[Material for this task]:
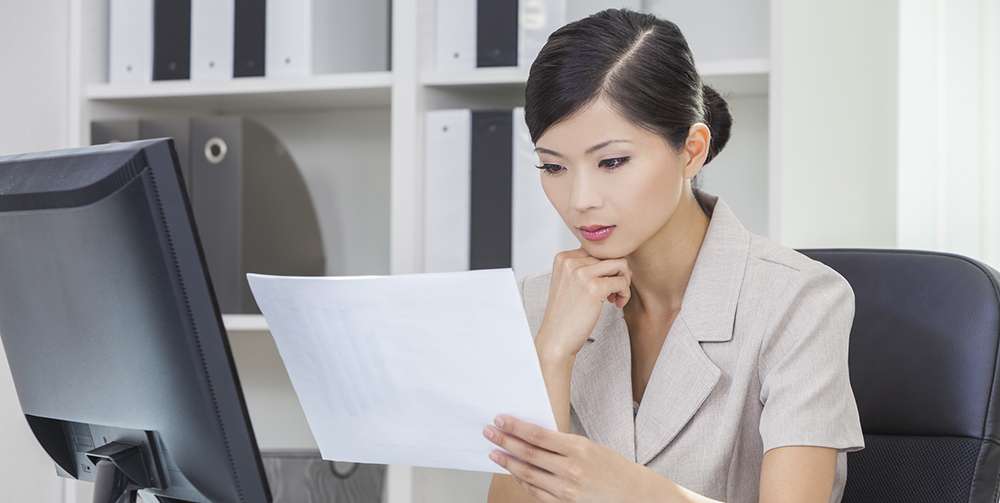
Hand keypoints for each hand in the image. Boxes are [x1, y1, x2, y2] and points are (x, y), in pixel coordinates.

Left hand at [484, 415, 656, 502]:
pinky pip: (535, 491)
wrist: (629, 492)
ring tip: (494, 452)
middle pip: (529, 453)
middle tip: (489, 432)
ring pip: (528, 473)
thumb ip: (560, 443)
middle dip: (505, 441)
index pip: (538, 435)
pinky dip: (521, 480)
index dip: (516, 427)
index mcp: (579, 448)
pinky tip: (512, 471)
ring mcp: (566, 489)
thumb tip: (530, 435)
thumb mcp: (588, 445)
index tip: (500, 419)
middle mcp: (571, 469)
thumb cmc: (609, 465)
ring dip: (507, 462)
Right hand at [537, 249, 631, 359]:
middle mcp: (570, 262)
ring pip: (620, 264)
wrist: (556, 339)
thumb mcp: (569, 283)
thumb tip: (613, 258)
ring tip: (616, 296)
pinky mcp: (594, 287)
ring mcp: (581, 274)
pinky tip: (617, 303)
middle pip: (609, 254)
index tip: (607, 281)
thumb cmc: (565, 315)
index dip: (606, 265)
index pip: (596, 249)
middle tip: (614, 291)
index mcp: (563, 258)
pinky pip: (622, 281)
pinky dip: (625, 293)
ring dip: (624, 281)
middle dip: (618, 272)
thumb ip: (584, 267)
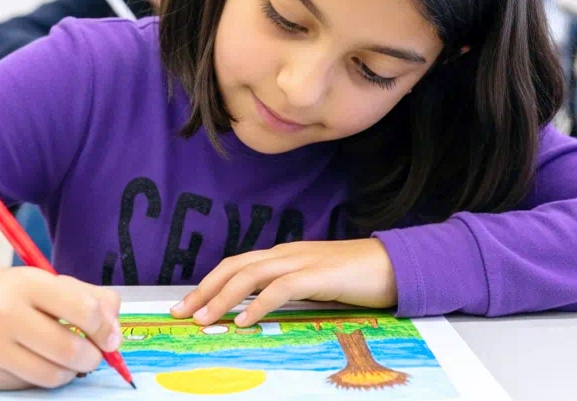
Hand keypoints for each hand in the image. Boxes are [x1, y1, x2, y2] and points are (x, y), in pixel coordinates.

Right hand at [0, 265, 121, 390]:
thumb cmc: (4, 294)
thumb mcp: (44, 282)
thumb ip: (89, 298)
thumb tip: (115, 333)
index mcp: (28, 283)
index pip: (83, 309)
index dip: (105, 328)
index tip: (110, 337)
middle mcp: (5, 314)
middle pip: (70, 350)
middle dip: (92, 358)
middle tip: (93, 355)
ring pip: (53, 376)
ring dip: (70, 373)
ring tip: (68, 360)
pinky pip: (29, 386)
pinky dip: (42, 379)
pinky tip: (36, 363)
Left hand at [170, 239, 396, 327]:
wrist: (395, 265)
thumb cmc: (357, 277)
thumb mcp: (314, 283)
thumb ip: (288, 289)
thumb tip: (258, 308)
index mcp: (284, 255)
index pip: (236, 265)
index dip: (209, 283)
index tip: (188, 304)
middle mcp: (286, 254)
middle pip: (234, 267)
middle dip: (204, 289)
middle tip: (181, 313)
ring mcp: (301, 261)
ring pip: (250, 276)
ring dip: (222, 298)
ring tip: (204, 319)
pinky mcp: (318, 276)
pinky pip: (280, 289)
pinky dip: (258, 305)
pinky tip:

[Task brief]: Give back every record exactly. Omit the pictures.

[Task response]:
Hand keypoints for each hand in the image. Boxes are [x1, y1, x2, y2] and points are (x, y), in pixel coordinates.

Left hand at [484, 415, 656, 502]:
pinky pip: (535, 491)
wrist: (629, 492)
ring tip: (494, 452)
middle pip: (529, 453)
middle tip: (489, 432)
ring pip: (528, 473)
thumb ip: (560, 443)
middle dip: (505, 441)
index pip: (538, 435)
pinky dip: (521, 480)
index dip: (516, 427)
index mcp: (579, 448)
pinky tip: (512, 471)
ring mcp: (566, 489)
thumb tip: (530, 435)
thumb mcp: (588, 445)
index tip: (500, 419)
middle mcp: (571, 469)
thumb cmc: (609, 465)
ring dip: (507, 462)
Right hand at [537, 249, 631, 359]:
middle mcp: (570, 262)
ring pip: (620, 264)
wrist: (556, 339)
thumb mcp: (569, 283)
thumb tip: (613, 258)
ring tip: (616, 296)
pinky mcp: (594, 287)
ring mcp: (581, 274)
pinky tip: (617, 303)
middle pip: (609, 254)
index tip: (607, 281)
thumb cmc: (565, 315)
index dip: (606, 265)
index pip: (596, 249)
middle tip: (614, 291)
index mcp: (563, 258)
pinky pip: (622, 281)
pinky dip: (625, 293)
ring dip: (624, 281)
middle dip: (618, 272)
thumb ip: (584, 267)
Hand keypoints for each hand in the image. Boxes are [x1, y1, x2, y2] and points are (x, y), in pixel coordinates.

Right hand at [0, 265, 121, 390]:
thumb cmc: (4, 294)
thumb mcp: (44, 282)
thumb ip: (89, 298)
thumb tip: (115, 333)
index mcp: (28, 283)
index pip: (83, 309)
index dip: (105, 328)
index tip: (110, 337)
middle mcp: (5, 314)
middle pip: (70, 350)
middle dip: (92, 358)
middle tip: (93, 355)
ring pip: (53, 376)
ring dip: (70, 373)
ring tip: (68, 360)
pinky pip: (29, 386)
pinky dip: (42, 379)
pinky tip: (36, 363)
Left hand at [170, 239, 396, 327]:
wrist: (395, 265)
thumb cmc: (357, 277)
thumb mcp: (314, 283)
thumb ip: (288, 289)
thumb tip: (258, 308)
index mcp: (284, 255)
index pip: (236, 265)
index dip: (209, 283)
index tip: (188, 304)
middle mcp: (286, 254)
middle pip: (234, 267)
middle dip: (204, 289)
middle tip: (181, 313)
ring mcp: (301, 261)
ring pip: (250, 276)
ring dip: (222, 298)
ring tip: (204, 319)
pinky mcp: (318, 276)
pinky pip: (280, 289)
pinky dip: (258, 305)
pinky tip:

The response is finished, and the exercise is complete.